>>>>

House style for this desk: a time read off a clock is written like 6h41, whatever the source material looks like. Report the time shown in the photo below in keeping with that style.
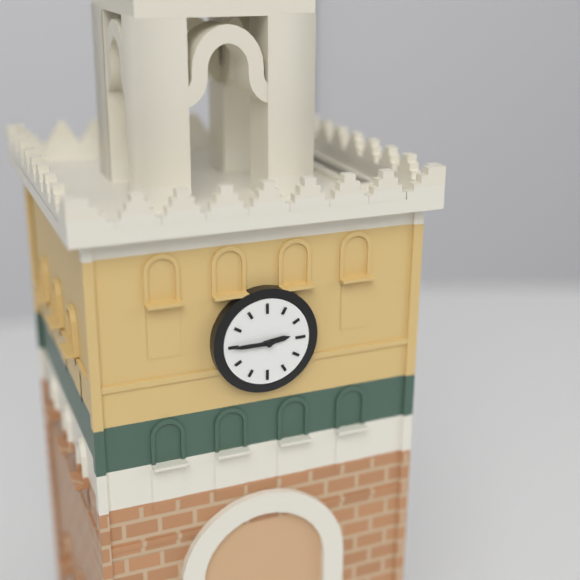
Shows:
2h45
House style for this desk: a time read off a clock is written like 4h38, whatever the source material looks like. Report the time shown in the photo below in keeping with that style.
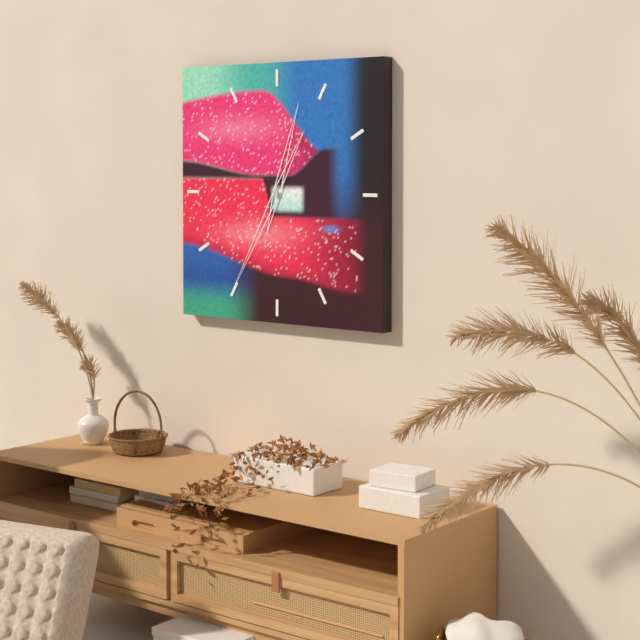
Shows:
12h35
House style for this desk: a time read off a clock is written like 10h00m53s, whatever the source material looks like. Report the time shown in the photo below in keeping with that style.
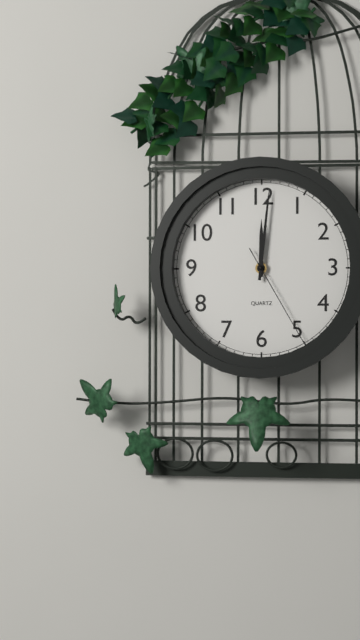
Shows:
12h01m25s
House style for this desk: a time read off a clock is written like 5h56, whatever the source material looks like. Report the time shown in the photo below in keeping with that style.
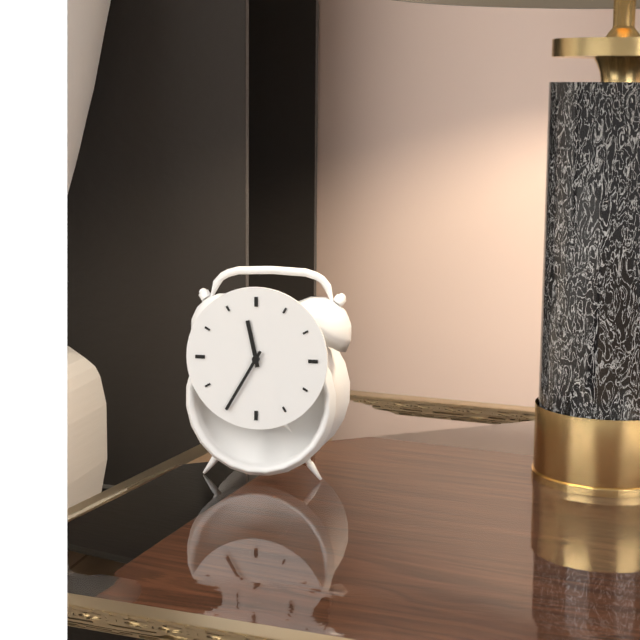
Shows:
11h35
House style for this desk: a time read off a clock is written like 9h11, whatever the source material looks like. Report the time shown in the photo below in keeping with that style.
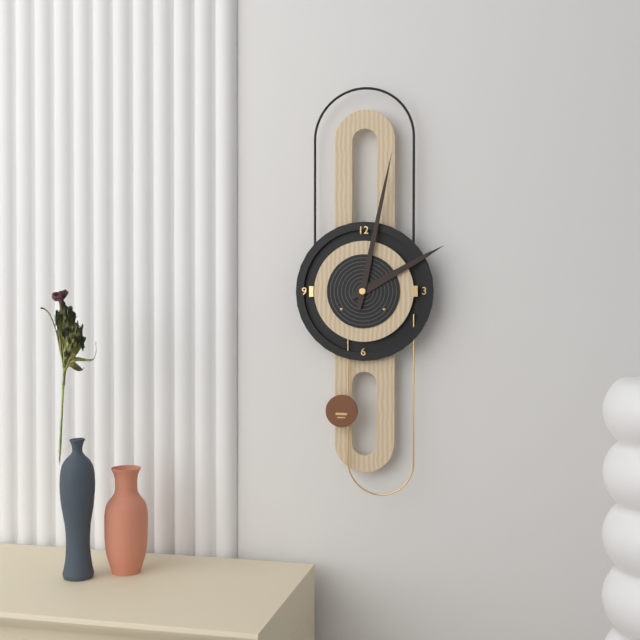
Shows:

<<<<

TASK STATEMENT – Render all the lines above as a numbered list, skipping any blank lines and leaving out the pictures.

ANSWER IN FULL –
1. House style for this desk: a time read off a clock is written like 6h41, whatever the source material looks like. Report the time shown in the photo below in keeping with that style.
2. Shows:
3. 2h45
4. House style for this desk: a time read off a clock is written like 4h38, whatever the source material looks like. Report the time shown in the photo below in keeping with that style.
5. Shows:
6. 12h35
7. House style for this desk: a time read off a clock is written like 10h00m53s, whatever the source material looks like. Report the time shown in the photo below in keeping with that style.
8. Shows:
9. 12h01m25s
10. House style for this desk: a time read off a clock is written like 5h56, whatever the source material looks like. Report the time shown in the photo below in keeping with that style.
11. Shows:
12. 11h35
13. House style for this desk: a time read off a clock is written like 9h11, whatever the source material looks like. Report the time shown in the photo below in keeping with that style.
14. Shows:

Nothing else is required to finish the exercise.